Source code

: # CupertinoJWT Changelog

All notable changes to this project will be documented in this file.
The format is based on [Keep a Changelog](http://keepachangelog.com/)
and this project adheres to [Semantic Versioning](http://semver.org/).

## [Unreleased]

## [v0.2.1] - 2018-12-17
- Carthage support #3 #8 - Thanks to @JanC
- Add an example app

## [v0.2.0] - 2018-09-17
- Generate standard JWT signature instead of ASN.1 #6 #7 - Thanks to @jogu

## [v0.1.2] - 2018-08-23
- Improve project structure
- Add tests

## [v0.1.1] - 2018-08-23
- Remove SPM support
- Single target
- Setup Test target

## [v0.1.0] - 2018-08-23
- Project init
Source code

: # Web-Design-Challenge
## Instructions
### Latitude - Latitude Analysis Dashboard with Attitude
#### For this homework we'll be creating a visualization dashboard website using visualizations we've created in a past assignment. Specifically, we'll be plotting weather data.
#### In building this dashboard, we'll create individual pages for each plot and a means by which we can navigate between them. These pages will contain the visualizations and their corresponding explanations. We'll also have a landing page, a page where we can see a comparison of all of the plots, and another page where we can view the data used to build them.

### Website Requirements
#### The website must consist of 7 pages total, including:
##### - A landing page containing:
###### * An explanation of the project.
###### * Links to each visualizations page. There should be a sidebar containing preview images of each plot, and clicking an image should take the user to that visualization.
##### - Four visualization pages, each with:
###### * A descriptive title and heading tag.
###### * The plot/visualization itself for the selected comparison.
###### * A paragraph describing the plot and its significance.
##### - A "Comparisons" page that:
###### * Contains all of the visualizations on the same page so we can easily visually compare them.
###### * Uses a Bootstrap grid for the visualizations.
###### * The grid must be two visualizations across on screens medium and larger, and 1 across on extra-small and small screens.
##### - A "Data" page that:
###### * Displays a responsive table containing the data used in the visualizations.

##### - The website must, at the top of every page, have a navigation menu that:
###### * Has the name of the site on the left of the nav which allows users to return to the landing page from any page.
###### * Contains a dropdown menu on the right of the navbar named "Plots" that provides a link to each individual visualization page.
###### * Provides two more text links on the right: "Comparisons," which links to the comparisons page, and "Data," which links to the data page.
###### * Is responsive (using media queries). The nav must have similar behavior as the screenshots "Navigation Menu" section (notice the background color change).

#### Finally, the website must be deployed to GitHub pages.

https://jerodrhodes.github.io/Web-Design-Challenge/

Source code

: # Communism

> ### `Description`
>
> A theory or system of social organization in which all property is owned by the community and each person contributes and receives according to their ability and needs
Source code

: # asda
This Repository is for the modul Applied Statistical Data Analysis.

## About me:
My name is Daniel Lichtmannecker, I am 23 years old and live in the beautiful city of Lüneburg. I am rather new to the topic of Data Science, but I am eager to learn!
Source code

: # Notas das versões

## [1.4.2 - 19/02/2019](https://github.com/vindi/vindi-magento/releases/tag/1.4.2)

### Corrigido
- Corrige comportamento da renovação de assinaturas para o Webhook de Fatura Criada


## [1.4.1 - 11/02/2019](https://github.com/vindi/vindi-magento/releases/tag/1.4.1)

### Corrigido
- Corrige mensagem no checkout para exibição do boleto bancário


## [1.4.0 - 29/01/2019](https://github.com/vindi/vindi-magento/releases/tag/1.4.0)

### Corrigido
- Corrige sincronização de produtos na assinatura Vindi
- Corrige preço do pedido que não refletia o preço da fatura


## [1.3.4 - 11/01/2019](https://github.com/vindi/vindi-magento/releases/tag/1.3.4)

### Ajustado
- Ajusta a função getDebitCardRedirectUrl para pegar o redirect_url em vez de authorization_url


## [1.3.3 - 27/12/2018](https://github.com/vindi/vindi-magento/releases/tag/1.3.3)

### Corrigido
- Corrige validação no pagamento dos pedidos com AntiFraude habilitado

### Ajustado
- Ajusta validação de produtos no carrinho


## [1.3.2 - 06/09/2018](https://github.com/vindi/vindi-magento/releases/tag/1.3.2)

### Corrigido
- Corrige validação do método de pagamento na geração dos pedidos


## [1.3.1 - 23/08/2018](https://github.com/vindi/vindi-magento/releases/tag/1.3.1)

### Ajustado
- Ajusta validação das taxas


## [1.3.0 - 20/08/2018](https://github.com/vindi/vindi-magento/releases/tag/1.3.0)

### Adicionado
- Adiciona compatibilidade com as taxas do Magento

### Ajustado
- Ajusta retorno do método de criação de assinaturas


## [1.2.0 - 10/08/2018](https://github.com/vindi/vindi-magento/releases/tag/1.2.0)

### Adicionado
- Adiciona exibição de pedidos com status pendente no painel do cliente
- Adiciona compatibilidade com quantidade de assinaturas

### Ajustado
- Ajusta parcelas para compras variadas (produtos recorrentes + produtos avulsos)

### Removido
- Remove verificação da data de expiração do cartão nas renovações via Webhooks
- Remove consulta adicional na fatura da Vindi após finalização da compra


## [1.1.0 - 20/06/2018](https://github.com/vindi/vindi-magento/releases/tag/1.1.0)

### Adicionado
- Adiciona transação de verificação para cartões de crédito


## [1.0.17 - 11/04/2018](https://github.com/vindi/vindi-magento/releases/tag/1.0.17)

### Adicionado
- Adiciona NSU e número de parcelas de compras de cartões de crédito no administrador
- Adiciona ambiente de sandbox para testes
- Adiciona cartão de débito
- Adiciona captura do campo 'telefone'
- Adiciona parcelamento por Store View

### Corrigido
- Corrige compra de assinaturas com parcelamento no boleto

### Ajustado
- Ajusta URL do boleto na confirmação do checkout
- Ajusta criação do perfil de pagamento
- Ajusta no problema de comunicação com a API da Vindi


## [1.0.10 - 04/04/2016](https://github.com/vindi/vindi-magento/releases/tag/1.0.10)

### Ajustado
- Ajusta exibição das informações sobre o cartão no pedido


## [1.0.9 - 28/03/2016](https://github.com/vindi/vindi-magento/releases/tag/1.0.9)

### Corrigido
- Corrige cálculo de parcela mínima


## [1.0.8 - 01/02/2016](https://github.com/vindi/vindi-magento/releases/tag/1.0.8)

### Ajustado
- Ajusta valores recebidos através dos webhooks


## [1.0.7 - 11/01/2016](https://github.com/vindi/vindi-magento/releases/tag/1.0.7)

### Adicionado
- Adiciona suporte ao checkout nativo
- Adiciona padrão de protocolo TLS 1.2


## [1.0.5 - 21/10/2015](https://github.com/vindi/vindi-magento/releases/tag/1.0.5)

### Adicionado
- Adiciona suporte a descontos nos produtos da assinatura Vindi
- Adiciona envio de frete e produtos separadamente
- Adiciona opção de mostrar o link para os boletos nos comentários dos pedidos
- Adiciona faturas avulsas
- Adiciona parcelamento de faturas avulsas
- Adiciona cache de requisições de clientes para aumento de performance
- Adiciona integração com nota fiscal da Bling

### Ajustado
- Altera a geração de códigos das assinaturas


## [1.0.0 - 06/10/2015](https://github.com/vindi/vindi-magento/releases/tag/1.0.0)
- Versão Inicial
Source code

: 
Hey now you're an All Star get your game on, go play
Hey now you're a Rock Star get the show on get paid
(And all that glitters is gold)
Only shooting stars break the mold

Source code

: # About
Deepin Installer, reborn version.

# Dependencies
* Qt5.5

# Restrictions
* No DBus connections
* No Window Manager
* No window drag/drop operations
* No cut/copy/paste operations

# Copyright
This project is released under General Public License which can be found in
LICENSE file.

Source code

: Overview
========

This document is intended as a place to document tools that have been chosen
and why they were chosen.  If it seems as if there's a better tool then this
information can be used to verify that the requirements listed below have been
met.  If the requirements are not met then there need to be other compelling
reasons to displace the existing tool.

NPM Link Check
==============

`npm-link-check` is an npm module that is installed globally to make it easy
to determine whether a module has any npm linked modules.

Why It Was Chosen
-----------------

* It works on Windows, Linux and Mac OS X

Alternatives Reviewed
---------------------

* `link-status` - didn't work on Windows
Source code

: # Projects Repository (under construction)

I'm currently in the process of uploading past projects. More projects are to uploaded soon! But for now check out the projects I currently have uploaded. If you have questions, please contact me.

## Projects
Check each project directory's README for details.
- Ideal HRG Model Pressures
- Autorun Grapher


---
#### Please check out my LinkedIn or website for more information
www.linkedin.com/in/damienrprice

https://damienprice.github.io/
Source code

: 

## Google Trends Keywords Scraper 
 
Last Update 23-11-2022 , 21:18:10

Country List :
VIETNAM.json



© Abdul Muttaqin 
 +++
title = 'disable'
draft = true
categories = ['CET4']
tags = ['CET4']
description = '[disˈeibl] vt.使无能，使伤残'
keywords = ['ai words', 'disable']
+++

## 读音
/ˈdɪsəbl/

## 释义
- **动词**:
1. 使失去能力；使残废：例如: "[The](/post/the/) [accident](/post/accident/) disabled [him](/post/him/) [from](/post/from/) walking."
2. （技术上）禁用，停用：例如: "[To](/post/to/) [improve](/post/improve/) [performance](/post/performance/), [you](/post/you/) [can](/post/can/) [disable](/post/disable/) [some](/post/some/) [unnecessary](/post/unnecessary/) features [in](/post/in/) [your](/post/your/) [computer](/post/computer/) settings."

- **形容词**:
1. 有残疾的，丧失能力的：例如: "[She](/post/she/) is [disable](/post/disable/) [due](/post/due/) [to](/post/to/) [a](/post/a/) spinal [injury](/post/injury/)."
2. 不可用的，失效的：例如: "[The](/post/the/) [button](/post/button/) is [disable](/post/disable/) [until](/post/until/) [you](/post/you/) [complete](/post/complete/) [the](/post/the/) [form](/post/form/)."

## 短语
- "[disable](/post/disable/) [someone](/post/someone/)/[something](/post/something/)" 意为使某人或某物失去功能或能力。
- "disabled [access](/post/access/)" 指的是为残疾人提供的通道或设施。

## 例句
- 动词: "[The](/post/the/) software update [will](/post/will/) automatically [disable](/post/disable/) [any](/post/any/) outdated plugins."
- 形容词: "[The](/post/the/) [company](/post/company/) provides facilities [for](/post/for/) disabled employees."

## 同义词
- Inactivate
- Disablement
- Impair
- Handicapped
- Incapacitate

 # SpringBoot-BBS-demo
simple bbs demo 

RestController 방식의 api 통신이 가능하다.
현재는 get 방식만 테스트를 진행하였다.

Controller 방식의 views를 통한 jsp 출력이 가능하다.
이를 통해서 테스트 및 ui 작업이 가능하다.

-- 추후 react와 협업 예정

* _TO-DO ITEM_
Look above for the line containing "- Single target" and the line containing "#### For this". Transcribe both, with the lines between them, exactly.

* _RESPONSE TO THE TASK_
- Single target
- Setup Test target

## [v0.1.0] - 2018-08-23
- Project init
Source code

: # Web-Design-Challenge
## Instructions
### Latitude - Latitude Analysis Dashboard with Attitude
#### For this homework we'll be creating a visualization dashboard website using visualizations we've created in a past assignment. Specifically, we'll be plotting weather data.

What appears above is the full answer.